Luzerner Weinbau boomt

Im Kanton Luzern sei die Ausgangslage anders, sagt Rebbaukommissär Felder. «Die Überproduktion ist in den grossen Schweizer Weinbaugebieten schon länger ein Problem.» Sorten wie Chasselas, die zu den bekannten und meistverkauften in der Schweiz gehören, gibt es im Kanton Luzern nicht. Auch der Blauburgunder wird in Luzern mit 18 Prozent der Fläche verhältnismässig wenig angebaut, so Felder. 73 Hektaren beträgt die Luzerner Weinbaufläche. Zum Vergleich: Im Wallis sind es rund 4800 Hektaren. Trotz Corona: Der Luzerner Weinbau boomt nach wie vor. Die Fläche nimmt gemäss Beat Felder jedes Jahr um fünf bis zehn Prozent zu, auch 2020.

Corona mache aber auch den Luzerner Weinbauern zu schaffen. Genaue Zahlen liegen noch nicht vor, aber: «Meine Wahrnehmung ist, dass die Rebbauern wegen des Lockdowns ungefähr drei Monate im Rückstand sind mit dem Verkauf», sagt Beat Felder. Grund: Restaurants waren zu, Anlässe wie GV, Hochzeiten und Bankette fallen weg. Positiv ist für Felder, dass die Luzerner Winzer neue Kunden im Privatbereich gewinnen konnten. Zudem hätten viele Schweizer Touristen nach einheimischen Tropfen gefragt. Dies habe manchen Gastrobetrieben die Augen geöffnet. Felder:

«Es gibt in den Restaurants jetzt mehr Luzerner Weine im Sortiment.»

#####

Aufgaben —
a: Überführe den Abschnitt der Zeilen unten, von der Zeile mit „genus: Sisymbrium“ bis einschließlich der Zeile mit „scientific name: Crambus girardellus“, in eine JSON-Liste von Strings mit einem Eintrag pro Zeile. Leerzeilen entfallen.
b: Setze den Auszug über den Luzerner Weinbau im Anschluss an seinen letzten Satz fort.
Die Zeilen stehen in keinem Zusammenhang mit dem Auszug über den Luzerner Weinbau.

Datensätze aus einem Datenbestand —
#####

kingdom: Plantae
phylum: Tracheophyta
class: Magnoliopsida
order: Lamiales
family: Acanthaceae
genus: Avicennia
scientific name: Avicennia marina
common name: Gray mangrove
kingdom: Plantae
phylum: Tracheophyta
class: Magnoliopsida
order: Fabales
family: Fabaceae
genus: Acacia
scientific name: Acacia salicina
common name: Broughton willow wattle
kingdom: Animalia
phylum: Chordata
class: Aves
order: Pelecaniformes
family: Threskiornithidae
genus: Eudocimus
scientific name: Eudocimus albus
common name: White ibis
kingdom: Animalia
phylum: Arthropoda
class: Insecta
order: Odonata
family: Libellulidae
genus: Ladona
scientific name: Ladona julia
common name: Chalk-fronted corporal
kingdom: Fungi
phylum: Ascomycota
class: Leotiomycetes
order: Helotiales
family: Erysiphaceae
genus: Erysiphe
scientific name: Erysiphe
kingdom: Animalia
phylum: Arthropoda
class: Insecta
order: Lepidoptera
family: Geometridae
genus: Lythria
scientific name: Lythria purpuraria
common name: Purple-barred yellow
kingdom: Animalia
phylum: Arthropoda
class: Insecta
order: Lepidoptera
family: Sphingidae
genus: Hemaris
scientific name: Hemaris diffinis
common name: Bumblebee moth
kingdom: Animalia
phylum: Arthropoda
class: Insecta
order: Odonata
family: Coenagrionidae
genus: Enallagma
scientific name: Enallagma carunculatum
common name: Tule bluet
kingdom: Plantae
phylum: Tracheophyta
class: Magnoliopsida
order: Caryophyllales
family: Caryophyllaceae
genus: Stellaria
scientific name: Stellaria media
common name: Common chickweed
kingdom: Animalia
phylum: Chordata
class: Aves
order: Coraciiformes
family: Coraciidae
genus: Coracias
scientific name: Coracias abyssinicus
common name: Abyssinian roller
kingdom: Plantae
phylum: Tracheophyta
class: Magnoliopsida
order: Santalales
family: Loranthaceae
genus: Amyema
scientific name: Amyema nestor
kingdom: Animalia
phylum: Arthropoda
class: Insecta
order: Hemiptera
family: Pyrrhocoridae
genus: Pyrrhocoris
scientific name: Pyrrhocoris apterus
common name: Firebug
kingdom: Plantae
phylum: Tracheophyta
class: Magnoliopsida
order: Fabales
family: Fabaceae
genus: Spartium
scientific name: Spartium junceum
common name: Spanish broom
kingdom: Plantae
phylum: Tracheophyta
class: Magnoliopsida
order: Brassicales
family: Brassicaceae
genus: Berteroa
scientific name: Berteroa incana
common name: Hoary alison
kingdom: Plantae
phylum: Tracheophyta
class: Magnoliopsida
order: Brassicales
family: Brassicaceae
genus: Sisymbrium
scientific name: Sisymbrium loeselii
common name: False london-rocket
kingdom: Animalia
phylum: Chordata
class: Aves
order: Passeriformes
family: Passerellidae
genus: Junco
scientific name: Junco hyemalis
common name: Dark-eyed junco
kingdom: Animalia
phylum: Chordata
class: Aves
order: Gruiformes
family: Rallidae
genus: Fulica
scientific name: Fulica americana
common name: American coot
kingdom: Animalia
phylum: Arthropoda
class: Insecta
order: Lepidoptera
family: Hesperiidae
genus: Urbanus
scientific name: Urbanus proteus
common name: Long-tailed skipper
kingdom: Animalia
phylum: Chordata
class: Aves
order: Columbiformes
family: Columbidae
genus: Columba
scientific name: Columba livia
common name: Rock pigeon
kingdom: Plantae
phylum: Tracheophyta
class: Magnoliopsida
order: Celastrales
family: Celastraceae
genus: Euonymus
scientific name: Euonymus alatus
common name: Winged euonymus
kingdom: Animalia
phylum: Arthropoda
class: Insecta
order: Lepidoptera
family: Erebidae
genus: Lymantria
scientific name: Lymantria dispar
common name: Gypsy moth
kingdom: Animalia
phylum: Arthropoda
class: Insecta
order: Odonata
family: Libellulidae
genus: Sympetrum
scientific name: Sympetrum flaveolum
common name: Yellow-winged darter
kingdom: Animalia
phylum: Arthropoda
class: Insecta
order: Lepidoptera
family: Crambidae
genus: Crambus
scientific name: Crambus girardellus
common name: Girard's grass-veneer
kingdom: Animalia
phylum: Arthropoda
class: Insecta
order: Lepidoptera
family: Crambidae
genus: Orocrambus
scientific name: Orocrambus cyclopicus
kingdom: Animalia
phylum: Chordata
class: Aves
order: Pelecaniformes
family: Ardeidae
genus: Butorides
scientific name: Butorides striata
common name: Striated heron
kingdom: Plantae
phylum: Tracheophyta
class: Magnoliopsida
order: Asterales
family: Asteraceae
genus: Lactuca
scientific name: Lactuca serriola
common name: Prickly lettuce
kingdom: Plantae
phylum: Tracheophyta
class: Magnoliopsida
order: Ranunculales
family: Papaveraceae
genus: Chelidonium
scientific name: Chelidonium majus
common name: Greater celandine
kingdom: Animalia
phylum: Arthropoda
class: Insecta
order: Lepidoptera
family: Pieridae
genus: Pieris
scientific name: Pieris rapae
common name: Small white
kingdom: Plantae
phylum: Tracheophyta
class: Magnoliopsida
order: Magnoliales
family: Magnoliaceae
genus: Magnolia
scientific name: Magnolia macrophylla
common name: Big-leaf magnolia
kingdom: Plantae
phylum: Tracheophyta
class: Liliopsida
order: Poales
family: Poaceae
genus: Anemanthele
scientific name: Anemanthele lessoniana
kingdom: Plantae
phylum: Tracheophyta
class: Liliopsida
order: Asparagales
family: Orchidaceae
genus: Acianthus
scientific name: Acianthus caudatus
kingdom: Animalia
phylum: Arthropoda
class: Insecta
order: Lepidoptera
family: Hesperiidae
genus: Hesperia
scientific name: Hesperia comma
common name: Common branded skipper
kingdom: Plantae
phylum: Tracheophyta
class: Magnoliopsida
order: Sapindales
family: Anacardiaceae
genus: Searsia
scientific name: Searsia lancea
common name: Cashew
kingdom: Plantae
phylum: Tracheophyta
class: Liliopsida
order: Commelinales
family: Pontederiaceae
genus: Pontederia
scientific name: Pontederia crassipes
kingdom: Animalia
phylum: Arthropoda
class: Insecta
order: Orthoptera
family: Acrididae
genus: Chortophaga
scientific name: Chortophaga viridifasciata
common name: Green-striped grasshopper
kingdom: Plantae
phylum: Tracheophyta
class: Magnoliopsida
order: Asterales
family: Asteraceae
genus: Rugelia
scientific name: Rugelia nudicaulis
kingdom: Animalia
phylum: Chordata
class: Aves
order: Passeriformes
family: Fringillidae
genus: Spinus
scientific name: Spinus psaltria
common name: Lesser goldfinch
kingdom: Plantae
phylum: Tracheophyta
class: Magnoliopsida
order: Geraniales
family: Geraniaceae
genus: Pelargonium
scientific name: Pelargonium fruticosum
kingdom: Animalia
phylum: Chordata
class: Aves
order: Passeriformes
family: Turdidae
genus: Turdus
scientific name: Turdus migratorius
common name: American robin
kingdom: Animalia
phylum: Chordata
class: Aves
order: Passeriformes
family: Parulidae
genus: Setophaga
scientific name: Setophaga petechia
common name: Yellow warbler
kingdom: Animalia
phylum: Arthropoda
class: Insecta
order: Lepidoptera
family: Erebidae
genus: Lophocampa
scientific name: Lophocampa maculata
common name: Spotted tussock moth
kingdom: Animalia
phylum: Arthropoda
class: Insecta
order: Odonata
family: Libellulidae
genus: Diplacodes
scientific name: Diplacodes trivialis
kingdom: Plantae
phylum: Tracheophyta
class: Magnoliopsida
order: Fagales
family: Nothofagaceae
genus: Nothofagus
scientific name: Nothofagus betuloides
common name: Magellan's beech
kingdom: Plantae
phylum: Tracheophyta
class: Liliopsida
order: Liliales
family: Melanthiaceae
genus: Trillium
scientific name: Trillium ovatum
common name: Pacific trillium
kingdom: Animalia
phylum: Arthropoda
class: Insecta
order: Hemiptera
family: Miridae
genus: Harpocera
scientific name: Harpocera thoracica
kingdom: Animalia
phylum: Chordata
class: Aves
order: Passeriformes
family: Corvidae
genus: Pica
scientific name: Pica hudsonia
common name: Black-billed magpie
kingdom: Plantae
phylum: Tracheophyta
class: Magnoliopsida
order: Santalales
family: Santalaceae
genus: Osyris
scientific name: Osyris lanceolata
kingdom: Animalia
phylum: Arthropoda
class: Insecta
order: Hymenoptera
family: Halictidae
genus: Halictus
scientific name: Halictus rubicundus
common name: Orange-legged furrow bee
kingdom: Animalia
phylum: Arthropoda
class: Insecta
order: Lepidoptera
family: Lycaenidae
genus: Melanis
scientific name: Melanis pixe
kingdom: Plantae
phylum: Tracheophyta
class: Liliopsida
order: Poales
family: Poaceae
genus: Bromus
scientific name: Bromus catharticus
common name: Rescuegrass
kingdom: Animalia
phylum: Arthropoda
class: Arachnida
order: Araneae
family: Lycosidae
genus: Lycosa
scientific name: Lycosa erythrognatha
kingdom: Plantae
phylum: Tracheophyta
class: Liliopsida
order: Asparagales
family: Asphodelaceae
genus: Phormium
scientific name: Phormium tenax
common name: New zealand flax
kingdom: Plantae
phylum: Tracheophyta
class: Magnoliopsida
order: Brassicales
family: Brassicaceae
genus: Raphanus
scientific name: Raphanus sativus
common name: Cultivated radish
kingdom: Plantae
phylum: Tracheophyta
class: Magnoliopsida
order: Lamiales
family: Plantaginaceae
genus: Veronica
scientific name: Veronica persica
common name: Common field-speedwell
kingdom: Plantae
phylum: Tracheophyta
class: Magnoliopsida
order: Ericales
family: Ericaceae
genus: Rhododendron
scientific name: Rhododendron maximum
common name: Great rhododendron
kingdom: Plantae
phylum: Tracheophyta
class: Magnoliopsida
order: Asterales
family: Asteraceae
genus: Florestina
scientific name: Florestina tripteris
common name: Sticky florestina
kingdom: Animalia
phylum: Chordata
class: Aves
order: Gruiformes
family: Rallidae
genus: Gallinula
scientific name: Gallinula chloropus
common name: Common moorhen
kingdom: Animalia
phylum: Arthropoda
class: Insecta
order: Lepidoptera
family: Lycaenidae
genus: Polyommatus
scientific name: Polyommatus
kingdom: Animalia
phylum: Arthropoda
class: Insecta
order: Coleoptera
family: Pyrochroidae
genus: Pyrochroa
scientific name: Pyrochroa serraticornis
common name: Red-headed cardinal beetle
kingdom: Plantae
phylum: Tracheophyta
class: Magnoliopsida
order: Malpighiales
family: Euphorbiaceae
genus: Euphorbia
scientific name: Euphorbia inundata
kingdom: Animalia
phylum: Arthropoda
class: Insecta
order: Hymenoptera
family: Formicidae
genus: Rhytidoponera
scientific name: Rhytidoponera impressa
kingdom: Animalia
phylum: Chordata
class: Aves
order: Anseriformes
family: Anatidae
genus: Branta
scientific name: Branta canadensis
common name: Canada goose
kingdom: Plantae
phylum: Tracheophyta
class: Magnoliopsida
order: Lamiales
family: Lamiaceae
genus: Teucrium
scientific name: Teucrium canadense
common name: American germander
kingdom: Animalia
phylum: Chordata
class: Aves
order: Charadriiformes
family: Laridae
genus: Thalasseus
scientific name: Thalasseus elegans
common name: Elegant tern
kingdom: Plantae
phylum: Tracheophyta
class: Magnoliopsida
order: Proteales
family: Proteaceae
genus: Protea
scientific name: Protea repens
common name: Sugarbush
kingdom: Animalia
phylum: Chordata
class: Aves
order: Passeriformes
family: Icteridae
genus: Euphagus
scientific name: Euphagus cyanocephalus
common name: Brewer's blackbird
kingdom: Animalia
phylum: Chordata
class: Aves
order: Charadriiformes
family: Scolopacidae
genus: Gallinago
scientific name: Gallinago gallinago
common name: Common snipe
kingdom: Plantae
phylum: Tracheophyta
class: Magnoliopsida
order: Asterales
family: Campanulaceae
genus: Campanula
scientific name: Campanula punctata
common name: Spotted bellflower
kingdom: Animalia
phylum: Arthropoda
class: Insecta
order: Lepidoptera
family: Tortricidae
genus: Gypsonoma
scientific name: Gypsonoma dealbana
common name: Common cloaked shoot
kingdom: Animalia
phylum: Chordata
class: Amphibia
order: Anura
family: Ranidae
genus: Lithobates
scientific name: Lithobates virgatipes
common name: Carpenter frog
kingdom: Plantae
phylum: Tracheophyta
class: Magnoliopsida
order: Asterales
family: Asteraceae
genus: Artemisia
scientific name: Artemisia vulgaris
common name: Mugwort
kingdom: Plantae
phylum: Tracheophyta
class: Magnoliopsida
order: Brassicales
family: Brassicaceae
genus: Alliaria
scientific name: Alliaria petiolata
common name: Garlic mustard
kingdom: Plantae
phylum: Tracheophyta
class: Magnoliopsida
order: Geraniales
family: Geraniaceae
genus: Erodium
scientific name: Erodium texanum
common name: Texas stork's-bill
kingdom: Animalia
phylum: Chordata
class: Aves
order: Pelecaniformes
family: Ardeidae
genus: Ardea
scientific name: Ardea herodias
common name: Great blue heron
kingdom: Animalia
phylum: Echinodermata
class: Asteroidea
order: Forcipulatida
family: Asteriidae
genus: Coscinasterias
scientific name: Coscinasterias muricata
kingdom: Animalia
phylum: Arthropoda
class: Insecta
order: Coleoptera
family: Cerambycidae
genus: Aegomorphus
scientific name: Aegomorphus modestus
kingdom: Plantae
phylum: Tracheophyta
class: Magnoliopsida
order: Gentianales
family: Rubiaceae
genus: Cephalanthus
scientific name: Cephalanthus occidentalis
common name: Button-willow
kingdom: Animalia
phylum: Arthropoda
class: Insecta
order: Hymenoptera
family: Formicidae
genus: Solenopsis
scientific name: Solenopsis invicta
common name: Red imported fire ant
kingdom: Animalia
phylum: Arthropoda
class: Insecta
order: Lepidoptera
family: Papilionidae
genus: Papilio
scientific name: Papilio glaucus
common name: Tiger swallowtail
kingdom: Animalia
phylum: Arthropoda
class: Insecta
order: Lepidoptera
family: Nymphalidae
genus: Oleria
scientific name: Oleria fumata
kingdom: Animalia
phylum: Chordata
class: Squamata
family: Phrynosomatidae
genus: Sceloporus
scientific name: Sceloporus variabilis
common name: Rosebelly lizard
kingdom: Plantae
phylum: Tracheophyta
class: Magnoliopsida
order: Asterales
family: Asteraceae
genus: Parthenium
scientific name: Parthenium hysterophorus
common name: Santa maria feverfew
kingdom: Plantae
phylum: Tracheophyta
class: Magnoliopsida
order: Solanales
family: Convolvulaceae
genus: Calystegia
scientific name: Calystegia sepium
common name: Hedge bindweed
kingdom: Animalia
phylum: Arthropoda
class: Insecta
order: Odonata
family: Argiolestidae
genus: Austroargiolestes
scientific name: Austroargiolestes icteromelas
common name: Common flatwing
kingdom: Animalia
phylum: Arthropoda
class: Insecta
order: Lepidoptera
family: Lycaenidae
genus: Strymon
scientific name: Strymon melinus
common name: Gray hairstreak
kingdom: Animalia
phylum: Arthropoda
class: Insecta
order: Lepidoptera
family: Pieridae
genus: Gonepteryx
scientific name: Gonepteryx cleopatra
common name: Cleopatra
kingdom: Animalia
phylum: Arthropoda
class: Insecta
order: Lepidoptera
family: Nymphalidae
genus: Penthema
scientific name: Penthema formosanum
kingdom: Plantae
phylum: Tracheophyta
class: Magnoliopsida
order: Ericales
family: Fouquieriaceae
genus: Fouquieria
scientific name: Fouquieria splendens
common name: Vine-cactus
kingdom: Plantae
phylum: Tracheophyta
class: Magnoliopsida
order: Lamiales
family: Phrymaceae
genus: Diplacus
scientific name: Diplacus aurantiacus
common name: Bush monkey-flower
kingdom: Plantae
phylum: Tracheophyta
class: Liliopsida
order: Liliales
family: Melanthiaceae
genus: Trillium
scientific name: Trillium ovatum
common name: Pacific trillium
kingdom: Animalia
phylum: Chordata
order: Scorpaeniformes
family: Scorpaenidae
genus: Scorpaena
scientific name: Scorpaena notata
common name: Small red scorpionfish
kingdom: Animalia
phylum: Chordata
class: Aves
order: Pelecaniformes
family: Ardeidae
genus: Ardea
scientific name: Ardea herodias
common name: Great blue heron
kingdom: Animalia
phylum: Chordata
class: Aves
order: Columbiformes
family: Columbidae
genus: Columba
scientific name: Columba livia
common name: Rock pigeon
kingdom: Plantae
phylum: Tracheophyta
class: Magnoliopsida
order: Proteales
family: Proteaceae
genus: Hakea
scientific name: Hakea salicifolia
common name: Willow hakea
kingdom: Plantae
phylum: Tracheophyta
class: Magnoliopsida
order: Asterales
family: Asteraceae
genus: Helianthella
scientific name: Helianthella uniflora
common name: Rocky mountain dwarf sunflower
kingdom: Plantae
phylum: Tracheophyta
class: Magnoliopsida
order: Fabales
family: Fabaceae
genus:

#####

Ergebnisse nacheinander —
a:
[
  "genus: Sisymbrium",
  "scientific name: Sisymbrium loeselii",
  "common name: False london-rocket",
  "kingdom: Animalia",
  "phylum: Chordata",
  "class: Aves",
  "order: Passeriformes",
  "family: Passerellidae",
  "genus: Junco",
  "scientific name: Junco hyemalis",
  "common name: Dark-eyed junco",
  "kingdom: Animalia",
  "phylum: Chordata",
  "class: Aves",
  "order: Gruiformes",
  "family: Rallidae",
  "genus: Fulica",
  "scientific name: Fulica americana",
  "common name: American coot",
  "kingdom: Animalia",
  "phylum: Arthropoda",
  "class: Insecta",
  "order: Lepidoptera",
  "family: Hesperiidae",
  "genus: Urbanus",
  "scientific name: Urbanus proteus",
  "common name: Long-tailed skipper",
  "kingdom: Animalia",
  "phylum: Chordata",
  "class: Aves",
  "order: Columbiformes",
  "family: Columbidae",
  "genus: Columba",
  "scientific name: Columba livia",
  "common name: Rock pigeon",
  "kingdom: Plantae",
  "phylum: Tracheophyta",
  "class: Magnoliopsida",
  "order: Celastrales",
  "family: Celastraceae",
  "genus: Euonymus",
  "scientific name: Euonymus alatus",
  "common name: Winged euonymus",
  "kingdom: Animalia",
  "phylum: Arthropoda",
  "class: Insecta",
  "order: Lepidoptera",
  "family: Erebidae",
  "genus: Lymantria",
  "scientific name: Lymantria dispar",
  "common name: Gypsy moth",
  "kingdom: Animalia",
  "phylum: Arthropoda",
  "class: Insecta",
  "order: Odonata",
  "family: Libellulidae",
  "genus: Sympetrum",
  "scientific name: Sympetrum flaveolum",
  "common name: Yellow-winged darter",
  "kingdom: Animalia",
  "phylum: Arthropoda",
  "class: Insecta",
  "order: Lepidoptera",
  "family: Crambidae",
  "genus: Crambus",
  "scientific name: Crambus girardellus"
]

b:
Einigermassen gut über die Coronarunden gekommen ist der Betrieb von Mathias und Cristina Brunner. Sie bewirtschaften in Eich, Hitzkirch und im Aargau rund 10 Hektaren Reben. Der 44-jährige Winzer und Önologe ist einer der grössten Produzenten im Kanton Luzern. «Wir konnten den Verlust in der Gastronomie fast ausgleichen, weil wir bei den Privatkunden zugelegt haben», so Brunner. Dafür hätten sie einigen Aufwand betrieben. Jeden Samstag organisierten sie während zweier Stunden einen Lagerverkauf. «Es lief sehr gut, die Leute sind Schlange gestanden.» Viele Bestellungen gingen zudem per Website ein. «Unser Weinkeller ist leer. Wir sind froh, dass wir ernten können.»

Qualität vor Quantität

Den Luzerner Winzern komme entgegen, sagen Beat Felder wie auch Mathias Brunner, dass sie die vom Bund vorgegebenen Ernte-Obergrenzen nicht ausreizen. Beim Rotwein ist 1 Kilogramm Trauben pro Quadratmeter erlaubt, bei den weissen Sorten 1,2 Kilogramm. Die Luzerner legen die Grenze freiwillig 200 Gramm tiefer an. Mathias Brunner erntet gar nur zwei Drittel der Maximalmenge. «Dafür steigt die Qualität des Weins.»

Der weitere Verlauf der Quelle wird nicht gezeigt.